Abstract

Across the Southern Ocean in winter, nitrification is the dominant mixed-layer nitrogen cycle process, with some of the nitrate produced therefrom persisting to fuel productivity during the subsequent growing season, potentially weakening the spring/summer biological CO2 sink. To better understand the controls on Southern Ocean nitrification, we conducted nitrite oxidation kinetics experiments in surface waters across the western Indian sector in winter. While all experiments (seven in total) yielded a Michaelis-Menten relationship with substrate concentration, the nitrite oxidation rates only increased substantially once the nitrite concentration exceeded 115±2.3 to 245±18 nM, suggesting that nitrite oxidizing bacteria (NOB) require a minimum (i.e., "threshold") nitrite concentration to produce nitrate.

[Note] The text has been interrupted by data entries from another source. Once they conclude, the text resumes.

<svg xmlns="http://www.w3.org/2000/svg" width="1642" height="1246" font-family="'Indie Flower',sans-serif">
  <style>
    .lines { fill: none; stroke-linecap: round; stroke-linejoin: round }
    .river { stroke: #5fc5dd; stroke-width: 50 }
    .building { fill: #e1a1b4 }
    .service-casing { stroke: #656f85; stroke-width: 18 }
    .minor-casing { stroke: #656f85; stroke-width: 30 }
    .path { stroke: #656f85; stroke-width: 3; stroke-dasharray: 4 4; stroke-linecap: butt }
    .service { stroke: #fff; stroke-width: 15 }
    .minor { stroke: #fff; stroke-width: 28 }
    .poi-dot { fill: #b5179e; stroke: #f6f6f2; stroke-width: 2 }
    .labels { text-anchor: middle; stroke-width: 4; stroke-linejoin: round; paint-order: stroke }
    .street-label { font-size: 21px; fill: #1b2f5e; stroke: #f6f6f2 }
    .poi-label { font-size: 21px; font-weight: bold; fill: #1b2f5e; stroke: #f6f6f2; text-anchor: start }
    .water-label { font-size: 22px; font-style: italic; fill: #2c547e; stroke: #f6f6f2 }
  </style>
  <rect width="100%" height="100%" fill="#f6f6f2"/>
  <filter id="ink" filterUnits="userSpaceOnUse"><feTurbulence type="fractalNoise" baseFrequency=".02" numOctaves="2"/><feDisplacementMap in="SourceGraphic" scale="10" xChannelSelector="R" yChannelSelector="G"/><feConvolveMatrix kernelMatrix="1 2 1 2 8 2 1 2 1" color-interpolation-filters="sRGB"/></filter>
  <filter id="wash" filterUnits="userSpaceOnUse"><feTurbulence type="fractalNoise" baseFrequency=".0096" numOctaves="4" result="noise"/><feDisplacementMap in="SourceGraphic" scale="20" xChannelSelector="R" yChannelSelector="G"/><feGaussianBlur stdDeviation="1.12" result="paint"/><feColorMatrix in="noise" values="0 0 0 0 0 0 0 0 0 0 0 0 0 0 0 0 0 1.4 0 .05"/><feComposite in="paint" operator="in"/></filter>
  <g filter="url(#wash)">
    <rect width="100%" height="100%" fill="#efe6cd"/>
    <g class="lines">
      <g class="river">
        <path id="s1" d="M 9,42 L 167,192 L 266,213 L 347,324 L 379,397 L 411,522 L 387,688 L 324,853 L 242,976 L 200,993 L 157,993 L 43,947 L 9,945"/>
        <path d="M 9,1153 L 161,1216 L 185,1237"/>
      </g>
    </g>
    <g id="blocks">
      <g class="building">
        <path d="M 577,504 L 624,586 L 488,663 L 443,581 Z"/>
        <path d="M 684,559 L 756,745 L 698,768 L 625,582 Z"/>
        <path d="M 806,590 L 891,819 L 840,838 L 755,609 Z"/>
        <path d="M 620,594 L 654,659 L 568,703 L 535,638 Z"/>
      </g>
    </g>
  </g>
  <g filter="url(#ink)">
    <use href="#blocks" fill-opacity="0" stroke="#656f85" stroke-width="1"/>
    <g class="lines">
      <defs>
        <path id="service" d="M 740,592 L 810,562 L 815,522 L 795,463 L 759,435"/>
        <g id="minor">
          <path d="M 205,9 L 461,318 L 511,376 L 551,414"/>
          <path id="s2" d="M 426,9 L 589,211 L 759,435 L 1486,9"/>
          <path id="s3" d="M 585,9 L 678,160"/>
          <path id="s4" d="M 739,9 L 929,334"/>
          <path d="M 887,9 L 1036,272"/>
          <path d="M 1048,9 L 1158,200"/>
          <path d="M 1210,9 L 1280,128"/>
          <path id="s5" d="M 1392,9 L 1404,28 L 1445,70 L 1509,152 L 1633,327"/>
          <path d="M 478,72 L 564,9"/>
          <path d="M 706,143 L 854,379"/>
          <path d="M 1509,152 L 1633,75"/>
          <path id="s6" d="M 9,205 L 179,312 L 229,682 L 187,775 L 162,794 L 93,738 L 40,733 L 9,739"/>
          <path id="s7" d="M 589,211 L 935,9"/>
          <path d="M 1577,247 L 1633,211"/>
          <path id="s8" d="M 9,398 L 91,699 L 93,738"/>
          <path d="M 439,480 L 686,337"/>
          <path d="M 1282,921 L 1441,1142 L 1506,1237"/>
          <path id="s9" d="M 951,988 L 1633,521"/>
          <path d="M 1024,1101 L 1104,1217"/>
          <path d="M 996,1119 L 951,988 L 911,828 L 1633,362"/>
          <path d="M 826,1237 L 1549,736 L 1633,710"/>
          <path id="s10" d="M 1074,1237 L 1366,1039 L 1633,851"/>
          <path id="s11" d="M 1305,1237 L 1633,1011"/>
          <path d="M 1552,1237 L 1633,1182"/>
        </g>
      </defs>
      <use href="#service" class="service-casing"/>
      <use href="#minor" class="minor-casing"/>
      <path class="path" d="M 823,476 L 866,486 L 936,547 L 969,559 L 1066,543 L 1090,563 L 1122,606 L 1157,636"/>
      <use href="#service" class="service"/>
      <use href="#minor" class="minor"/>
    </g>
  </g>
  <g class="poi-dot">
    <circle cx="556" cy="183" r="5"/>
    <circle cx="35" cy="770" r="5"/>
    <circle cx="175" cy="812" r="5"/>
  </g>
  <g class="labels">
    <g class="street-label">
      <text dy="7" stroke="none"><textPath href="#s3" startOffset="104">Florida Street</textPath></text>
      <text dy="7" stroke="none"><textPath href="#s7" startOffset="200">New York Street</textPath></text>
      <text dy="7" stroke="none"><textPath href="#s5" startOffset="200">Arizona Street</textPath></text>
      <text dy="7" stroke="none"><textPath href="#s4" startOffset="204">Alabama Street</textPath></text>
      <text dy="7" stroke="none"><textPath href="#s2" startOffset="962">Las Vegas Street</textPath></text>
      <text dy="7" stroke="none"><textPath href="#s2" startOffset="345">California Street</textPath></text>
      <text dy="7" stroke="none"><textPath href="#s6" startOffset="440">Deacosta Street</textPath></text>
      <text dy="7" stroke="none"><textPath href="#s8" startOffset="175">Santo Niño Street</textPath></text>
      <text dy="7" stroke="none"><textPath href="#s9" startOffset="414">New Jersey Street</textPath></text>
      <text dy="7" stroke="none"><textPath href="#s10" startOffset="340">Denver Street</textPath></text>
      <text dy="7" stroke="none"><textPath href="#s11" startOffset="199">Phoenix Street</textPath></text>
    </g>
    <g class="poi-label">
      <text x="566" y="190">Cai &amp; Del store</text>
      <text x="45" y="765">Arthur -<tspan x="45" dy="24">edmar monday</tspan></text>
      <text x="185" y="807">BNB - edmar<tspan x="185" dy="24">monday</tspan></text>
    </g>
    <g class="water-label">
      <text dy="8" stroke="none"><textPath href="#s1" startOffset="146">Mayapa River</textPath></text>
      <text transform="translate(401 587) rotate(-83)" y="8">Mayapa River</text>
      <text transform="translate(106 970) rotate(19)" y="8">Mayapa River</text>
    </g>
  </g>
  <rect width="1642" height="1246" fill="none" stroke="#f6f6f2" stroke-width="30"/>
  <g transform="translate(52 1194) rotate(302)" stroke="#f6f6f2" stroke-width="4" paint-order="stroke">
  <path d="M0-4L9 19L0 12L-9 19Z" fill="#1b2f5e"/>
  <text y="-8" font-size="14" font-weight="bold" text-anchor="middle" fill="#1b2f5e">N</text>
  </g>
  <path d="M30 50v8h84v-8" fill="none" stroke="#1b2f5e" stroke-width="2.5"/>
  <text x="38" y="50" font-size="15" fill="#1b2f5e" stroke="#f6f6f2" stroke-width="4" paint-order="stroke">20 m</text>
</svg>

The half-saturation constant ranged from 134±8 to 403±24 nM, indicating a relatively high affinity of Southern Ocean NOB for nitrite, in contrast to results from culture experiments. Despite the high affinity of NOB for nitrite, its concentration rarely declines below 150 nM in the Southern Ocean's mixed layer, regardless of season. In the upper mixed layer, we measured ammonium oxidation rates that were two- to seven-fold higher than the coincident rates of nitrite oxidation, indicating that nitrite oxidation is the rate-limiting step for nitrification in the winter Southern Ocean. The decoupling of ammonium and nitrite oxidation, combined with a possible nitrite concentration threshold for NOB, may explain the non-zero nitrite that persists throughout the Southern Ocean's mixed layer year-round. We hypothesize that the apparent threshold nitrite requirement of NOB indicates nitrite undersaturation of the heme-rich nitrite oxidoreductase enzyme, perhaps driven by the limited availability of iron in surface waters.